Accept client statements as proof of experiencing domestic violence to mitigate re-traumatization and facilitate timely access to resources. According to a recent study, 53 percent of survivors surveyed reported not having any “proof” of what they experienced, and most reported that specific forms of proof such as police reports were either unavailable to them or unsafe to obtain. Accepting client statements as sole proof of victimization conveys trust too often denied to survivors and people with low incomes. States hesitant to rely solely on these statements could instead stop requiring the most burdensome forms of proof, such as police reports and restraining orders.

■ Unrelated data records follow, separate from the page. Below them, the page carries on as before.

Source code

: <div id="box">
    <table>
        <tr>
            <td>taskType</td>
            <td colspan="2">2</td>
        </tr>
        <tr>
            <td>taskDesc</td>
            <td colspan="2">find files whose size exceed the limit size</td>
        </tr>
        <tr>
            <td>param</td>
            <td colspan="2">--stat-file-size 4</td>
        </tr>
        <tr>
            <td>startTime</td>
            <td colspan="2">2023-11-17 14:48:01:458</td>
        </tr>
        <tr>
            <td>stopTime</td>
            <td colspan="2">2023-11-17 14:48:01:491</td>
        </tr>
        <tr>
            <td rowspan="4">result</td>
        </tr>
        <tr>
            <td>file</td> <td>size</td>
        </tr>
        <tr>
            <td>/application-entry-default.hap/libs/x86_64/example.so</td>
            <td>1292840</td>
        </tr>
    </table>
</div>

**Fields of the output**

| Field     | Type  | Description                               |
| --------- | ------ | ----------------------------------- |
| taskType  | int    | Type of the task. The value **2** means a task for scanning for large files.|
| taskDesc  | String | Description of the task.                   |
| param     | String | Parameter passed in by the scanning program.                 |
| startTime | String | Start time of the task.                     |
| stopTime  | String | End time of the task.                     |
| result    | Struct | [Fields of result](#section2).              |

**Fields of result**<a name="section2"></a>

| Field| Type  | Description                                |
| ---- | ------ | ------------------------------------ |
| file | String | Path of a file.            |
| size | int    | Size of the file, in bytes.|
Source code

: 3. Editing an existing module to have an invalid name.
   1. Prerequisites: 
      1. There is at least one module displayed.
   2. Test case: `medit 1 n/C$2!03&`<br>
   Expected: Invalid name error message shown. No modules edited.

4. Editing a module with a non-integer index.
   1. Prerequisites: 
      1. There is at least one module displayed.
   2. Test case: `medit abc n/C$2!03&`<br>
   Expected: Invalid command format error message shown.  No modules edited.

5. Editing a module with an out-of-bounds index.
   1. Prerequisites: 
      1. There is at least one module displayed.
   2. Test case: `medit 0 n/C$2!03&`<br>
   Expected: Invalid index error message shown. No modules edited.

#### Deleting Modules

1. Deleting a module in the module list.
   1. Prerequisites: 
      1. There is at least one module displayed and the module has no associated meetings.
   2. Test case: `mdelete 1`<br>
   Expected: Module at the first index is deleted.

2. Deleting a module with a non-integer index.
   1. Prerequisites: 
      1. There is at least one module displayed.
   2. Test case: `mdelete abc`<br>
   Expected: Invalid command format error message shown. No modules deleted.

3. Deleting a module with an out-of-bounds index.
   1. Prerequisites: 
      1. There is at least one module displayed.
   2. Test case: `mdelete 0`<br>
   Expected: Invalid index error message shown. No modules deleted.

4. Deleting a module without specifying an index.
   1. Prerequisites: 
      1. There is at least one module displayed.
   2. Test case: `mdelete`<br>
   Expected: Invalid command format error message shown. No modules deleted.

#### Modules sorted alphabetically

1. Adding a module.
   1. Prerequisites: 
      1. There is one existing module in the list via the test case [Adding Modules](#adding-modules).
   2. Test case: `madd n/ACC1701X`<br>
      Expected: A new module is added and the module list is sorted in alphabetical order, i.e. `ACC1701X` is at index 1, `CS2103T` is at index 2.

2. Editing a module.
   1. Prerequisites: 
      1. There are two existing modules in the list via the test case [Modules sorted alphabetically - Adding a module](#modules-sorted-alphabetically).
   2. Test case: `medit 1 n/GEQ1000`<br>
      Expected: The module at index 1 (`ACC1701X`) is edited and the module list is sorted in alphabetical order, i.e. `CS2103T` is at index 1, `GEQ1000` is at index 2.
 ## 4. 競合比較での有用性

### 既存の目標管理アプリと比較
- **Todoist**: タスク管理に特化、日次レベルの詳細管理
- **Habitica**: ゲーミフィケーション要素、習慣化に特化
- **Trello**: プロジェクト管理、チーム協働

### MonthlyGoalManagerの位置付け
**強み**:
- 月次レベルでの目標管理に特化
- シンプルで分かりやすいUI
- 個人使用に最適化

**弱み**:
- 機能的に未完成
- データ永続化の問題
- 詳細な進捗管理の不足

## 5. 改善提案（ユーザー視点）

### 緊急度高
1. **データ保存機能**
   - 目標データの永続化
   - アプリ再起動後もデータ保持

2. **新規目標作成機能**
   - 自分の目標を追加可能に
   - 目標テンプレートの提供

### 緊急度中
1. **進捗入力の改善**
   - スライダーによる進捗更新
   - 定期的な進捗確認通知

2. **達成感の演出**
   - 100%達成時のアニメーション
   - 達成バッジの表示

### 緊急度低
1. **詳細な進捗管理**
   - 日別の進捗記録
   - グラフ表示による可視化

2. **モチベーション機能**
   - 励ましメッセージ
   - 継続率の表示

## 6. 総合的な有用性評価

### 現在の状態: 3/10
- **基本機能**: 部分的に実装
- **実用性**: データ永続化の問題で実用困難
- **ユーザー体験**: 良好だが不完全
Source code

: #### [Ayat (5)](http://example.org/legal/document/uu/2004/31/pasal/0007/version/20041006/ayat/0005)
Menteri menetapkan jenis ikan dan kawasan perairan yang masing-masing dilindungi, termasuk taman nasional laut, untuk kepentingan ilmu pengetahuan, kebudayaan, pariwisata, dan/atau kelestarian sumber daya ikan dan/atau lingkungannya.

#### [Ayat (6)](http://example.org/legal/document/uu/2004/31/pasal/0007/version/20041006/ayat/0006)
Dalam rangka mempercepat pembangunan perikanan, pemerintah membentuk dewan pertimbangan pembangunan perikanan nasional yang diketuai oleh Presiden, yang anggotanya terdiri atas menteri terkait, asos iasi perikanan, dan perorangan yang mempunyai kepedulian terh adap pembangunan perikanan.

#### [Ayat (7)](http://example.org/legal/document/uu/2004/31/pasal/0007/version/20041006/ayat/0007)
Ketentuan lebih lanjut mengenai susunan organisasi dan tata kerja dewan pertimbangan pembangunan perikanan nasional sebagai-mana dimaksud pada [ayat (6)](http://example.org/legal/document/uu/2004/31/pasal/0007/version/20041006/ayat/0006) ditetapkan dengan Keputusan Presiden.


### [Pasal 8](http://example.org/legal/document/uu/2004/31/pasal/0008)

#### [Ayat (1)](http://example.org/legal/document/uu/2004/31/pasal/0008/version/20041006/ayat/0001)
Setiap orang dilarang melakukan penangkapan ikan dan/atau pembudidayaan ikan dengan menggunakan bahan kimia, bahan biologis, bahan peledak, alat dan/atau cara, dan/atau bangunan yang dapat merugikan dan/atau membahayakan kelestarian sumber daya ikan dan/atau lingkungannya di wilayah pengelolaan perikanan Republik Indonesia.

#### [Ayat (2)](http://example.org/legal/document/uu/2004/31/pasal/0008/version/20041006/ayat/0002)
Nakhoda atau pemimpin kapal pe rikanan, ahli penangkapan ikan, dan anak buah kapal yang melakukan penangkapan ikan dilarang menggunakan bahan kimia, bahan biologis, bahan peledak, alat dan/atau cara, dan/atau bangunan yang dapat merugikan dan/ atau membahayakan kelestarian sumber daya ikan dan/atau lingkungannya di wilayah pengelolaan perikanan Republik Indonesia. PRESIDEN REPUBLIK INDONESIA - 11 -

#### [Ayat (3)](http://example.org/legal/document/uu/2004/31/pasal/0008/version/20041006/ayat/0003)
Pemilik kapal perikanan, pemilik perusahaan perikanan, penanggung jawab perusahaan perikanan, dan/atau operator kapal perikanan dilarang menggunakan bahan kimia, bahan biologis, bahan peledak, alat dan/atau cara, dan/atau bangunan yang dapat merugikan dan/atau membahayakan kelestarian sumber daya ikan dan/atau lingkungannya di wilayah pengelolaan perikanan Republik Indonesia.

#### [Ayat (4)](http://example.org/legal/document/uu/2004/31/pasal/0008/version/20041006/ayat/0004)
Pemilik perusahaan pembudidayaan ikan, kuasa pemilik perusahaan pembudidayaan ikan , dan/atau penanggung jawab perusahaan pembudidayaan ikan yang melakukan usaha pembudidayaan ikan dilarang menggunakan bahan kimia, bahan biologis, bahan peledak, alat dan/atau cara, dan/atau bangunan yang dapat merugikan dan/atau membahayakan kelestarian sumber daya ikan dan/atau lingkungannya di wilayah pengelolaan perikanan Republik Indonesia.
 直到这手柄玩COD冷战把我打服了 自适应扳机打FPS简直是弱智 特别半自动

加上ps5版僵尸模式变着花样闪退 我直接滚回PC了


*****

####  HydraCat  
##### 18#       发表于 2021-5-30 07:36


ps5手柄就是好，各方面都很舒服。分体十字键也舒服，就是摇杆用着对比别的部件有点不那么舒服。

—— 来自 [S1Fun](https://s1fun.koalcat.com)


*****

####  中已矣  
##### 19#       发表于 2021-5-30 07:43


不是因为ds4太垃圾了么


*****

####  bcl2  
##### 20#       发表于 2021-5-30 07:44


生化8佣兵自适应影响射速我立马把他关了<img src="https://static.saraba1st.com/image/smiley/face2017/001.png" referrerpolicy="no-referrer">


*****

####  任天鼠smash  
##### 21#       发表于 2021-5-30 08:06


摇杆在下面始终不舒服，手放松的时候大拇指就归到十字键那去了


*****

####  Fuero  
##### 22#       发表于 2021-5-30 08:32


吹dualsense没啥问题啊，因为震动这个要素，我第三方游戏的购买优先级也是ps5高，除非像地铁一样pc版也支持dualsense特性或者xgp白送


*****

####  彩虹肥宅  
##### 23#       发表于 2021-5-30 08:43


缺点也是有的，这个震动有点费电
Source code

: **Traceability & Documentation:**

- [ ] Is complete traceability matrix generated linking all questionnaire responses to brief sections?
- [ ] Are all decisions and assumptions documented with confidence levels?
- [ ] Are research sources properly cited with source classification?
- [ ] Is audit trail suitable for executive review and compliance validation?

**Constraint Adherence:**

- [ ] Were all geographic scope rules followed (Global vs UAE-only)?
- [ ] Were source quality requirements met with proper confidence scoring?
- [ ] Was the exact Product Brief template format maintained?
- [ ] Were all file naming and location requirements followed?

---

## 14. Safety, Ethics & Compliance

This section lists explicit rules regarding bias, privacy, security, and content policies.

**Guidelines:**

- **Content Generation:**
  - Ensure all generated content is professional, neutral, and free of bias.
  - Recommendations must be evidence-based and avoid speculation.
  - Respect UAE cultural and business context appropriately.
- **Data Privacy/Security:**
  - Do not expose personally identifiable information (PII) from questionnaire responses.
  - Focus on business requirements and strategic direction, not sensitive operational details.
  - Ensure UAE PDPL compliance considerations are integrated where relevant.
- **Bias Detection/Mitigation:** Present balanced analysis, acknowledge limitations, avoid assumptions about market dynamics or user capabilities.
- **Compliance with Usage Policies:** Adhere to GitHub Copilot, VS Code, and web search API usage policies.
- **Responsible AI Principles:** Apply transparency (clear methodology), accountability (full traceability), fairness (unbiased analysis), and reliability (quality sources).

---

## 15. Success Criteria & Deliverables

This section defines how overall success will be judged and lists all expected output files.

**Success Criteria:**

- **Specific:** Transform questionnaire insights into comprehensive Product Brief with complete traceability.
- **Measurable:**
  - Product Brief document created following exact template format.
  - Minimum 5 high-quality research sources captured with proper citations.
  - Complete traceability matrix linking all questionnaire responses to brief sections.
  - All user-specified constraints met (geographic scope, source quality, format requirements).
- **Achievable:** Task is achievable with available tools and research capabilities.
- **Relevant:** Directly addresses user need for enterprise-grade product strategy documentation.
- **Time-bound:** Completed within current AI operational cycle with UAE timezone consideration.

Train TANF staff to recognize domestic violence and provide trauma-informed services. TANF’s current systems often fail to provide survivors with dignity and respect. A critical component of fostering systems-level change is educating all staff, especially those who interact with clients, on trauma-informed practices to mitigate causing re-traumatization and further harm, in addition to a core training on recognizing and responding to domestic violence.
Use TANF funds to provide and improve services for survivors and their families. States can provide services, for example through partnerships with domestic violence service providers, to support activities such as case management and client screenings to assist survivors both upon leaving an abusive relationship and longer term. Increasing collaboration between domestic violence advocates and TANF caseworkers can help establish best practices for identifying violence and improve overall service delivery for survivors.